Morris goes on to cite Gibson’s opinion of Pulford, who he described as a ‘sincere and plodding’ Londoner:
Gibson had a low opinion of Pulford, thinking him dull and incapable of independent thought. This may say more about Gibson than Pulford, for Gibson never listened to him long enough to notice that he came from Yorkshire rather than London. In the cockpit of Gibson’s Lancaster there was a distinct air of master and servant. In the fuselage as a whole his crew represented Britain’s class structure in microcosm and the pattern of the Empire beyond. (Richard Morris, Guy Gibson, Penguin, 1995, p.152.)

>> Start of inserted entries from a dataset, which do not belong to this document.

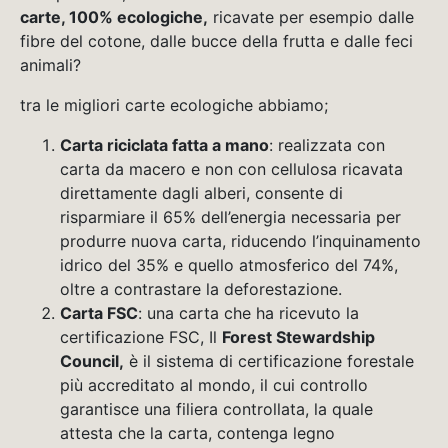
carte, 100% ecologiche,
ricavate per esempio dalle
fibre del cotone, dalle bucce della frutta e dalle feci
animali?
tra le migliori carte ecologiche abbiamo;
Carta riciclata fatta a mano
: realizzata con
carta da macero e non con cellulosa ricavata
direttamente dagli alberi, consente di
risparmiare il 65% dell’energia necessaria per
produrre nuova carta, riducendo l’inquinamento
idrico del 35% e quello atmosferico del 74%,
oltre a contrastare la deforestazione.
Carta FSC
: una carta che ha ricevuto la
certificazione FSC, Il
Forest Stewardship
Council,
è il sistema di certificazione forestale
più accreditato al mondo, il cui controllo
garantisce una filiera controllata, la quale
attesta che la carta, contenga legno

Whatever their relationship, the crew were not together for very long, flying just the one operation as a complete crew, the Dams Raid itself. Hutchison, Taerum, Spafford and Deering transferred to George Holden’s crew when he took over command of 617 Squadron, and died with him on the Dortmund Ems Raid on 16 September 1943.
None of the other three survived the war. Trevor-Roper and Gibson died later in 1944, both on operations with other squadrons, but Pulford was still in 617 Squadron when he flew on the operation to bomb the Antheor viaduct in southern France in February 1944. His pilot, Bill Suggitt, landed the aircraft successfully at Ford in Sussex, which they had used as a staging post, but in the short hop home from Ford to Woodhall Spa, they crashed into a hill on the Sussex Downs, near the village of Upwaltham.
For some years local people have been collecting for a proper memorial to Suggitt’s crew, and it was unveiled on 22 August:
Today, 65 years on, the crew of DV382 KC J-Jug will be honoured in a tiny parish church just below the crash site at Upwaltham, West Sussex, after the hamlet of 25 inhabitants raised £10,500 for a memorial.
Relatives of the British, Canadian and Australian victims will attend, along with air attaches from all three nations and 617 Squadron’s current commanding officer.
The white Italian stone ‘Four Nations Memorial’ also remembers seven Americans whose Dakota aircraft crashed across the valley a year later in February 1945.
A Lancaster from the Battle of Britain Memorial Flight will complete three circuits overhead at the ceremony, which will also be attended by relatives of the farm workers who were honoured by King George VI for braving flames and exploding ammunition to try to rescue the Lancaster crew.
There is a nice tribute page to the crew on the Roll of Honour website. John Pulford’s body was recovered and he was buried in Hull.